→ TEXT:
------------------------

On the topic of finding number of hops between pages I found this site sixdegreesofwikipedia, where you can find the shortest path between two articles.

------------------------

→ WORK REQUIRED: Please list, in order of appearance, every word in the text about hops between pages that ends with the letter "s".

Dataset entries

------------------------

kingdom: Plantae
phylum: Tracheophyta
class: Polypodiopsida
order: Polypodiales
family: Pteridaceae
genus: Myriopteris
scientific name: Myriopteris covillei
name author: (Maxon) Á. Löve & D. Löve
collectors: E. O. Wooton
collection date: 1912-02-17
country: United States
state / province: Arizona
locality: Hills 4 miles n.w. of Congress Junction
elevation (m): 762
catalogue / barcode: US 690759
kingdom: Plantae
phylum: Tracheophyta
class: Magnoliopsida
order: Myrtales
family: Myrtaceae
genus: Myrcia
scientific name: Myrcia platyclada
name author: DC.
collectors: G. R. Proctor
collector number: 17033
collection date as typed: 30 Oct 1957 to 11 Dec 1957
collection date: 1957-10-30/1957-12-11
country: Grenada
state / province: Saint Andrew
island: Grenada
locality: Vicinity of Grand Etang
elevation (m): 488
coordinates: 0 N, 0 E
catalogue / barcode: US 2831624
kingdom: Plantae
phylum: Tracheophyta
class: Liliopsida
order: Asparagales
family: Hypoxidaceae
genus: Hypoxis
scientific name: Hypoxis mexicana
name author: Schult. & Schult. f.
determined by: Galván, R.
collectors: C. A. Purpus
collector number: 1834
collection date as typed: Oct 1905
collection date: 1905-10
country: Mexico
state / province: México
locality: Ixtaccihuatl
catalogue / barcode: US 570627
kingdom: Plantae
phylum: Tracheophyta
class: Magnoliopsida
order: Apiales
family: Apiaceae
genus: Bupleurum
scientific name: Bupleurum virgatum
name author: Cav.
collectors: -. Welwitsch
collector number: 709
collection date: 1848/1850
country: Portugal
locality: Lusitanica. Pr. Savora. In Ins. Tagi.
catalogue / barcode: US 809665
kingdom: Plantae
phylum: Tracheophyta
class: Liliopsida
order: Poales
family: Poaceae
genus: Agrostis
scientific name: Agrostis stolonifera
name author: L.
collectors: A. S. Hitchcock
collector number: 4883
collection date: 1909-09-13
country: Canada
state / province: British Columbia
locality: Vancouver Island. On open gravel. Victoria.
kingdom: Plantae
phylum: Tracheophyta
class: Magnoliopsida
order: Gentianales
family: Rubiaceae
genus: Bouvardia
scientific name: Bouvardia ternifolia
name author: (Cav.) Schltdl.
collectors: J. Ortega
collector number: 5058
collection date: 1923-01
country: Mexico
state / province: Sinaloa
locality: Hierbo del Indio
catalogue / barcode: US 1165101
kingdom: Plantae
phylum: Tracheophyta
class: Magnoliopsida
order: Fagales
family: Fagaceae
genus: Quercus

------------------------

→ ANSWER TO THIS PROBLEM: hops, pages, this, articles